Chart-based quiz data
........

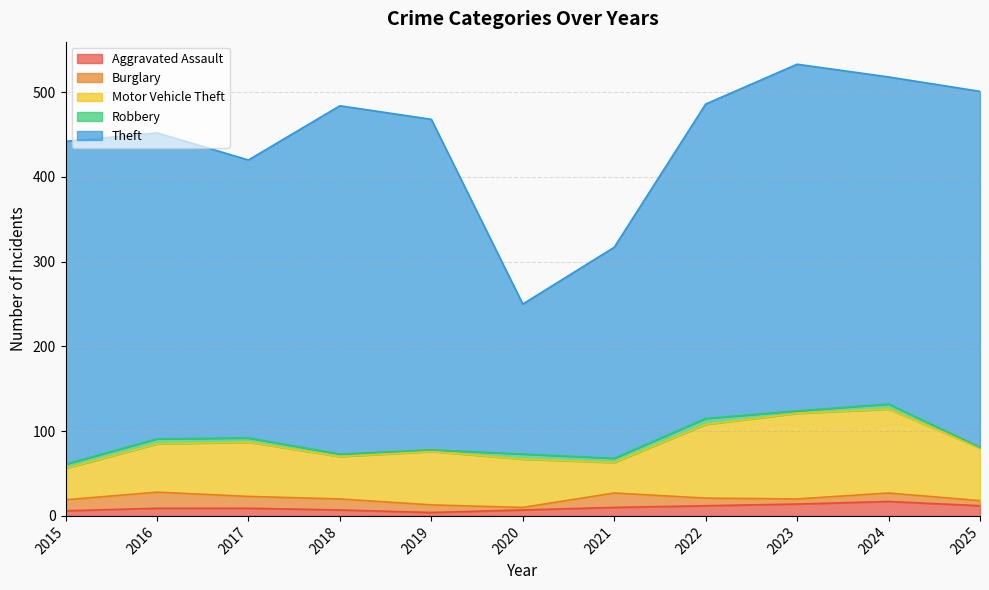

How many interior local valleys does the Burglary series have?

2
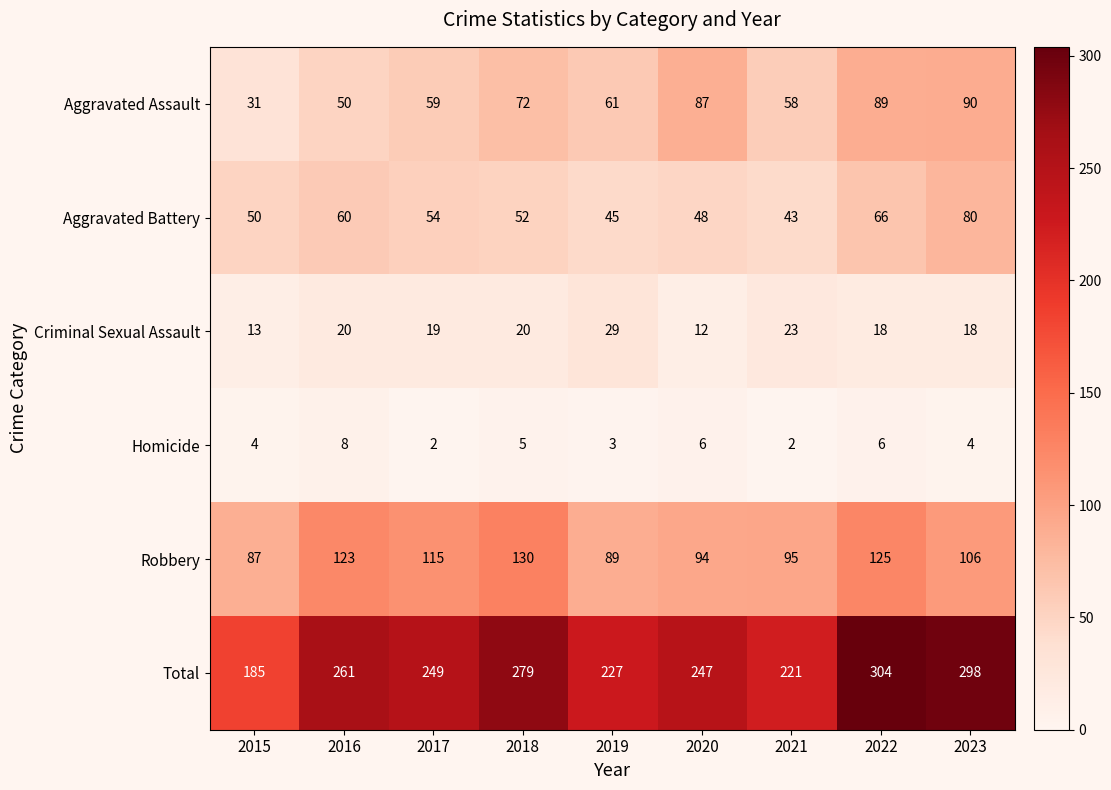

What is the difference between the Total values at 2023 and 2020?

51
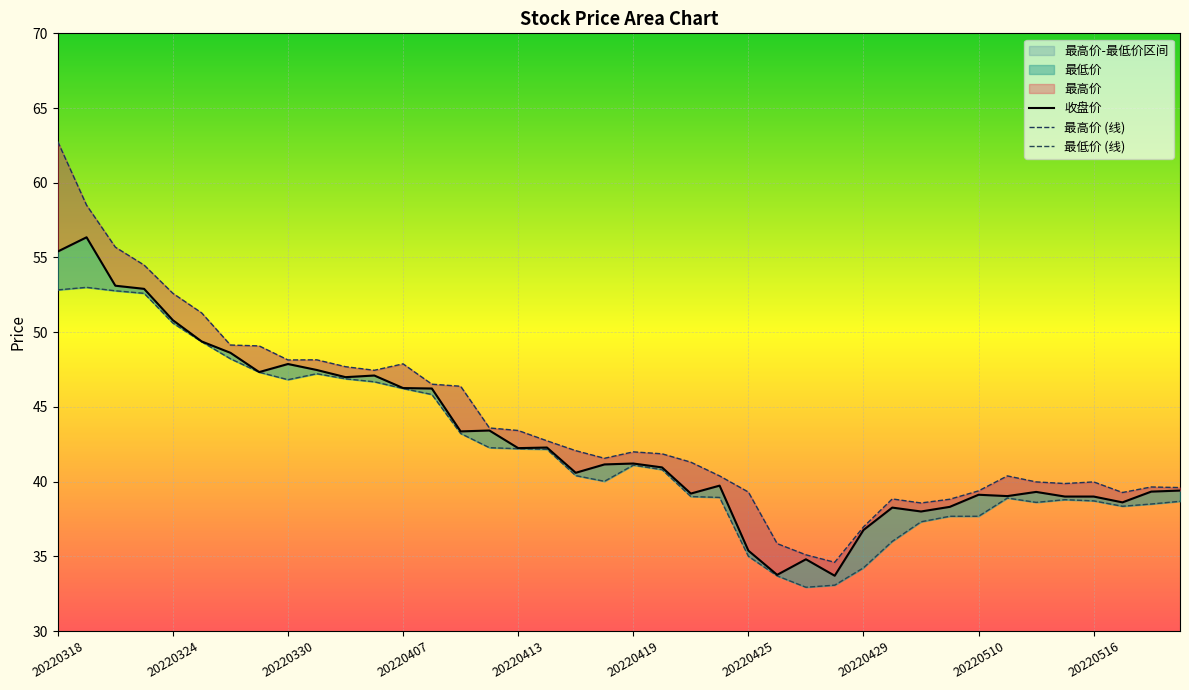

What position from the right is 18?

22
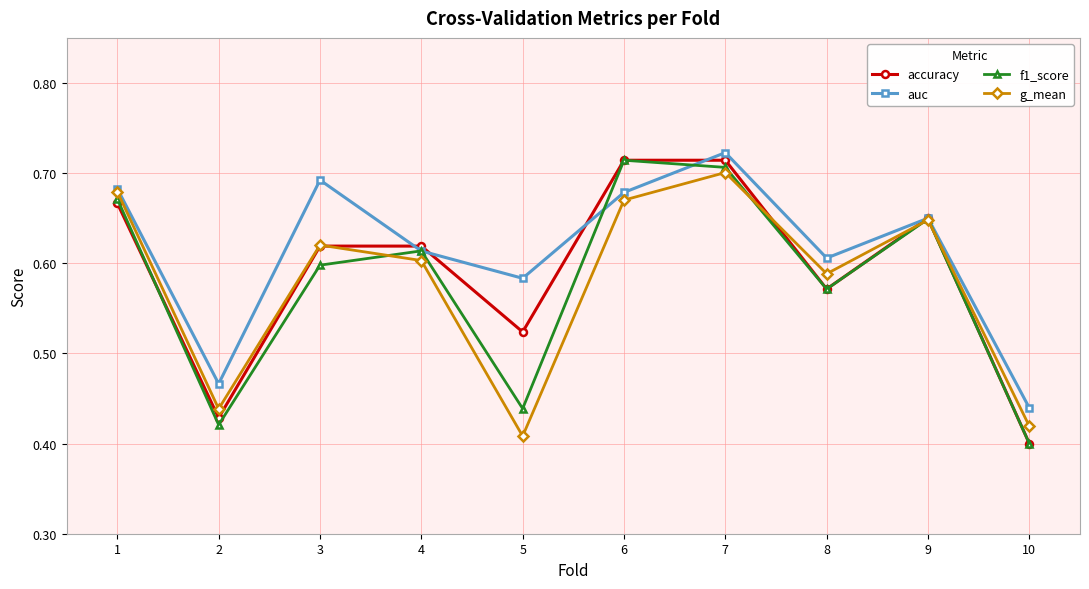

At which label does accuracy reach its minimum?

10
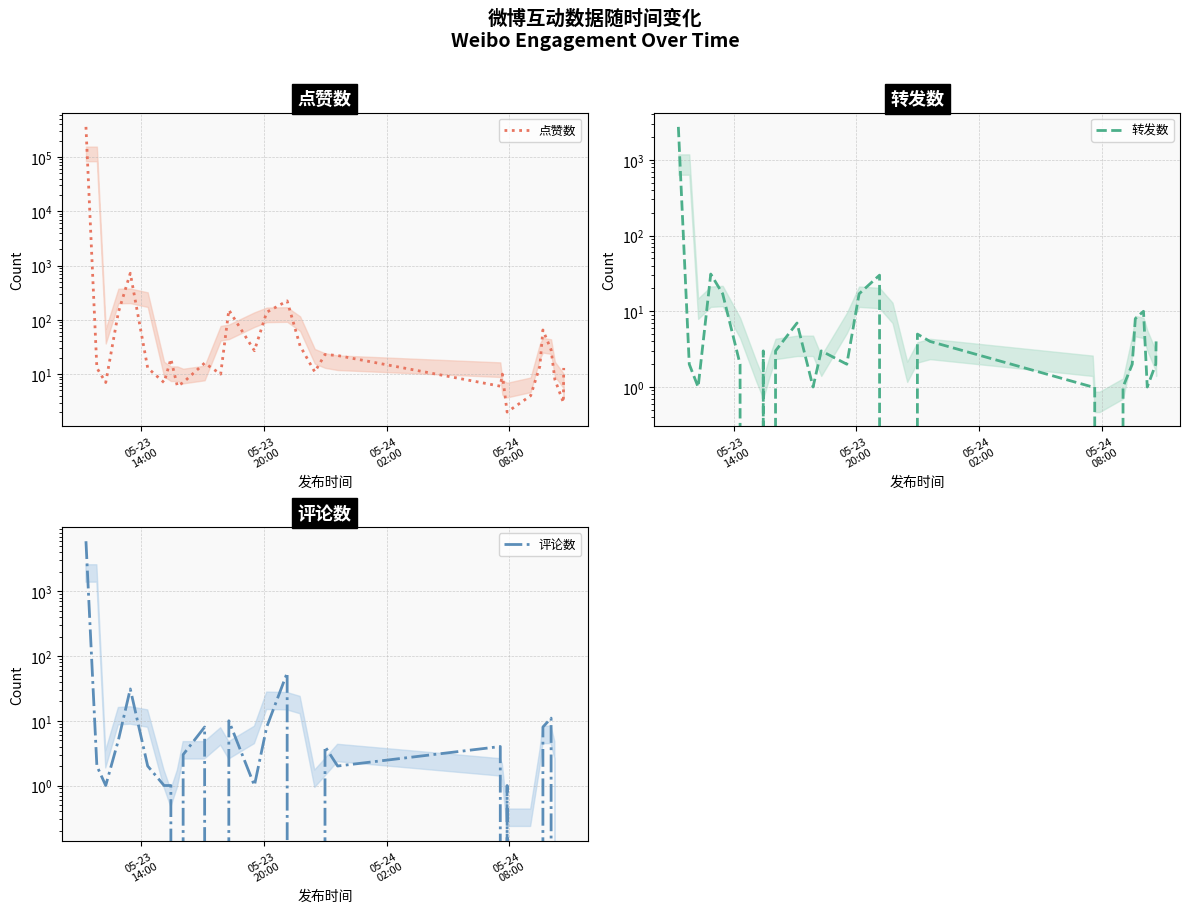

How many distinct data groups are displayed?

3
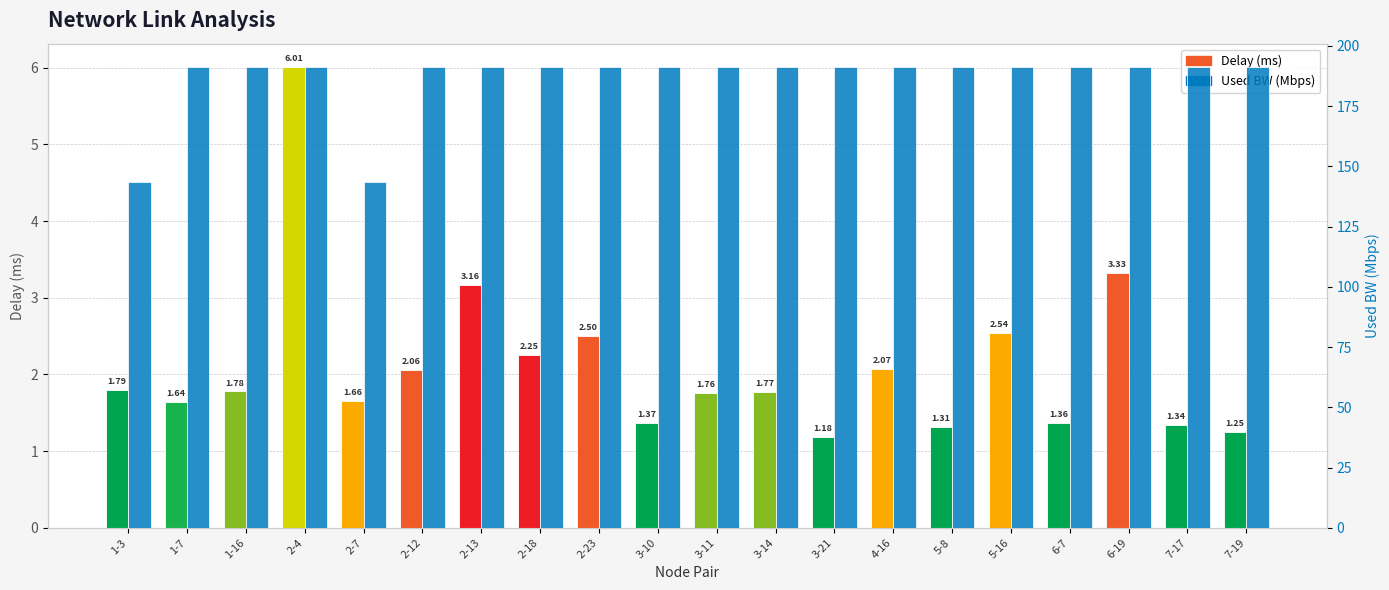

At how many categories does at least one series exceed 35?

20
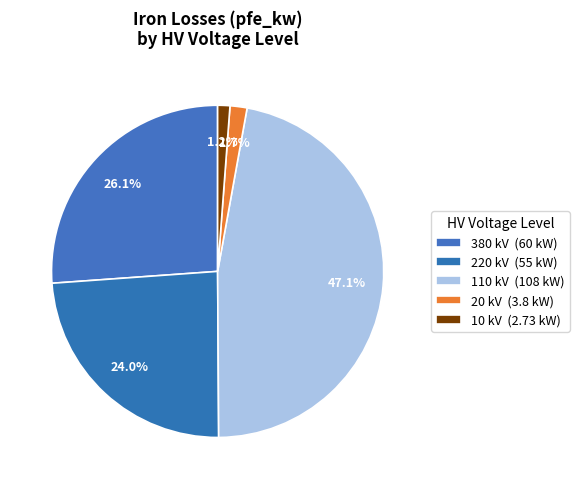

Is the sum of 10 and 20 greater than half?

No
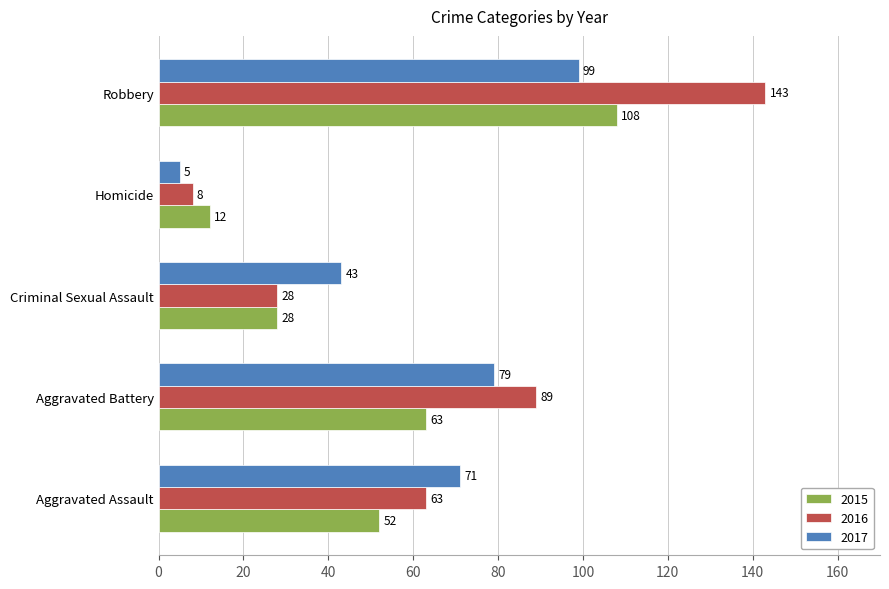

At which label is 2017 closest to 52?

Criminal Sexual Assault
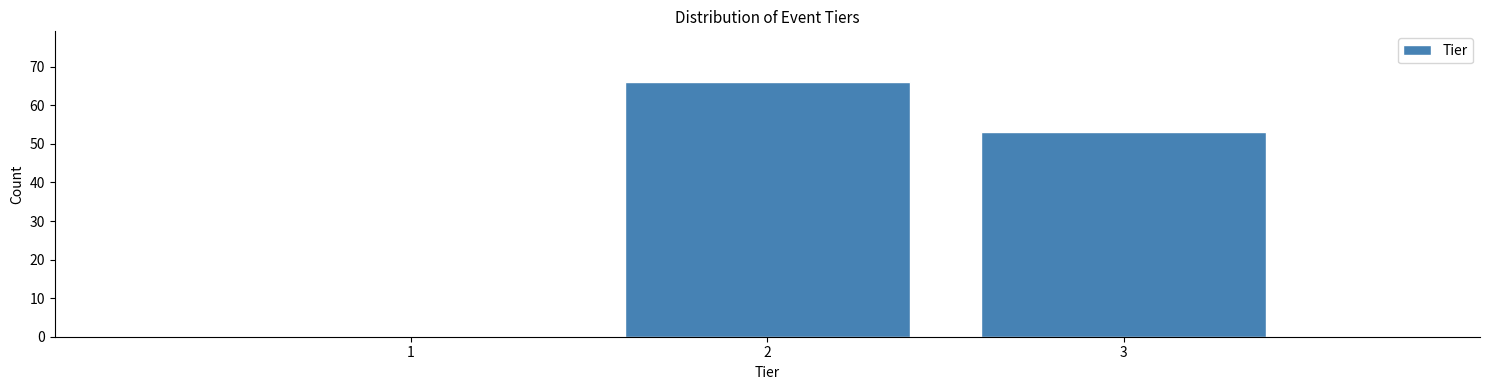

What is the height of the bar covering 2.5 to 3.5 on the x-axis? The values are not printed on the chart, so give them approximately, as read against the axis.

53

........

WHAT IS NEEDED:
Pull every line of text from the data above and copy it word for word, leaving out the pictures.

WRITTEN REPLY:
How many interior local valleys does the Burglary series have?

2

What is the difference between the Total values at 2023 and 2020?

51

What position from the right is 18?

22

At which label does accuracy reach its minimum?

10

How many distinct data groups are displayed?

3

At how many categories does at least one series exceed 35?

20

Is the sum of 10 and 20 greater than half?

No

At which label is 2017 closest to 52?

Criminal Sexual Assault

What is the height of the bar covering 2.5 to 3.5 on the x-axis? The values are not printed on the chart, so give them approximately, as read against the axis.

53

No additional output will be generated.